La lecture biblique de cette semaine est l’histoire de Joseph, que les exégètes modernes osent appeler « le roman de Joseph », sans même voir l’incongruité de l’anachronisme.
Les répons des matines sont donc tirés des derniers chapitres de la Genèse, sauf deux. L’un (Lamentabatur Jacob) dont le beau texte est inspiré du récit mais ne s’y trouve pas, l’autre qui cite deux psaumes.
Le verset du répons cite le psaume 104, qui a la particularité d’être le seul texte de la Bible hébraïque en dehors de la Genèse à parler de Joseph. Comme si la signification de l’histoire de Joseph était tellement messianique qu’on ne pouvait rien en dire avant le Messie…
Le psaume 104 résume donc l’histoire de Joseph en huit versets : Joseph vendu puis emprisonné puis devenant le maître de l’Egypte et y faisant entrer son père et ses frères. Le répons a gardé le seul verset de l’emprisonnement.
Le texte du répons proprement dit (℟.) est une curieuse inversion et accommodation du psaume 80.
Le psaume dit que Dieu a fait un commandement pour Joseph de célébrer la néoménie, quand il sortait de la terre d’Egypte, et que Joseph entendit alors une langue qu’il ne connaissait pas, et Dieu a déchargé ses épaules des fardeaux et ses mains qui portèrent la corbeille.
Il est clair qu’ici Joseph désigne le peuple d’Israël, comme cela n’est pas rare dans l’Ecriture, plus souvent avec l’expression « maison de Joseph » (qui désigne alors le royaume du nord par opposition au royaume de Juda). Israël sortant d’Egypte a été déchargé des fardeaux et des corbeilles dans lesquelles on transportait la terre pour faire les briques. Le texte est ici inversé : Joseph entre en Egypte, il a entendu une langue qu’il ne connaissait pas, et ses mains (les mains du peuple hébreu qui se développera) ont été mises en servitude. Puis le répons ajoute une phrase qui fait plutôt penser au psaume 104 : « Et il parlait avec sagesse devant les princes » - et qui revient précisément après la citation du psaume 104.
℟. Joseph dum intráret in terram Ægýpti, linguam quam non nóverat, audívit : manus ejus in labóribus serviérunt : * Et lingua ejus inter príncipes loquebátur sapiéntiam.

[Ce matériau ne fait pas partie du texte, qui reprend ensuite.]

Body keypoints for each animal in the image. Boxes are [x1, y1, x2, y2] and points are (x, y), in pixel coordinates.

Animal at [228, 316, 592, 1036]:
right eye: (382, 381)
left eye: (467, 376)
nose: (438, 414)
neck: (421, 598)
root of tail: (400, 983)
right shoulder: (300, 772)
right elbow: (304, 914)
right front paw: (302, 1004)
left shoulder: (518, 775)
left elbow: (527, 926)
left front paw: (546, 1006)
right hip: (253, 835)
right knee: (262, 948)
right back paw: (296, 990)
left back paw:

℣. Humiliavérunt in compédibus pedes ejus : ferrum petránsiit ánimam ejus, donec veníret verbum ejus.
℟. Et lingua ejus inter príncipes loquebátur sapiéntiam.
Joseph, quand il entra dans la terre d’Egypte, entendit une langue qu’il ne connaissait pas ; ses mains furent asservies au travail : Et il parlait avec sagesse devant les princes. On humilia ses pieds dans des entraves, un fer transperça son âme, jusqu’à ce que s’accomplît sa parole. Et il parlait avec sagesse devant les princes.